Can Large Language Models emulate an inductive Thematic Analysis of semi-structured interviews? An exploration and provocation on the limits of the approach and the model

Analysis · MoDELS · 语言模型化 · Learning · 论文 ·

2023 年 9 月 18 日

翻译：大型语言模型能否模拟半结构化访谈的归纳式主题分析？——关于方法与模型局限性的探索与挑战

Stefano De Paoli

Large Language Models (LLMs) have emerged as powerful generative Artificial Intelligence solutions which can be applied to several fields and areas of work. This paper presents results and reflection of an experiment done to use the model GPT 3.5-Turbo to emulate some aspects of an inductive Thematic Analysis. Previous research on this subject has largely worked on conducting deductive analysis. Thematic Analysis is a qualitative method for analysis commonly used in social sciences and it is based on interpretations made by the human analyst(s) and the identification of explicit and latent meanings in qualitative data. Attempting an analysis based on human interpretation with an LLM clearly is a provocation but also a way to learn something about how these systems can or cannot be used in qualitative research. The paper presents the motivations for attempting this emulation, it reflects on how the six steps to a Thematic Analysis proposed by Braun and Clarke can at least partially be reproduced with the LLM and it also reflects on what are the outputs produced by the model. The paper used two existing datasets of open access semi-structured interviews, previously analysed with Thematic Analysis by other researchers. It used the previously produced analysis (and the related themes) to compare with the results produced by the LLM. The results show that the model can infer at least partially some of the main Themes. The objective of the paper is not to replace human analysts in qualitative analysis but to learn if some elements of LLM data manipulation can to an extent be of support for qualitative research.

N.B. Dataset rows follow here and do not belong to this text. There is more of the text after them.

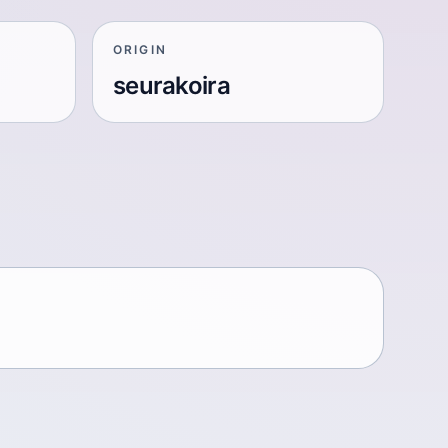
ORIGIN
seurakoira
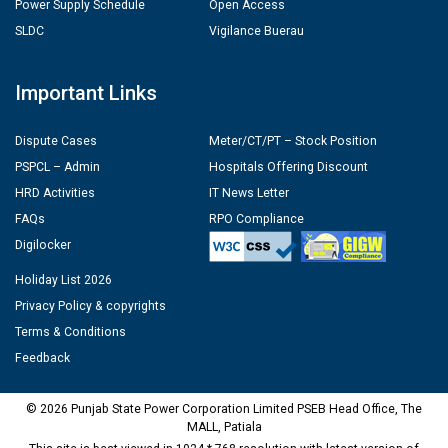
Power Supply Schedule
Open Access
SLDC
Vigilance Buerau
Important Links
Dispute Cases
Meter/CT/PT – Stock Position
PSPCL – Admin
Hospitals Offering Discount
HRD Activities
IT News Letter
FAQs
RPO Compliance
Digilocker
Holiday List 2026
Privacy Policy & copyrights
Terms & Conditions
Feedback
© 2026 Punjab State Power Corporation Limited PSEB Head Office, The
MALL, Patiala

翻译：大型语言模型（LLMs）已成为强大的生成式人工智能解决方案，可应用于多个领域和工作场景。本文展示了一项实验的结果与反思，该实验利用GPT 3.5-Turbo模型模拟归纳式主题分析的若干环节。先前相关研究主要聚焦于演绎式分析。主题分析是社会学科常用的一种质性分析方法，基于人类分析者的解读以及对质性数据中显性和隐性意义的识别。尝试用大型语言模型进行基于人类解读的分析，既是一种挑战，也是了解此类系统能否以及如何应用于质性研究的途径。本文阐述了开展此模拟实验的动因，反思了Braun与Clarke提出的主题分析六步骤如何至少能在LLM中部分复现，并探讨了模型输出的特征。研究采用了两组已由其他研究者通过主题分析法完成分析的开放式半结构化访谈公开数据集，将先前生成的分析结果（及相关主题）与LLM的输出进行对比。结果显示，模型能够至少部分推断出若干核心主题。本文的目标并非以模型替代人类分析者进行质性分析，而是探究LLM的数据处理能力是否能在一定程度上为质性研究提供支持。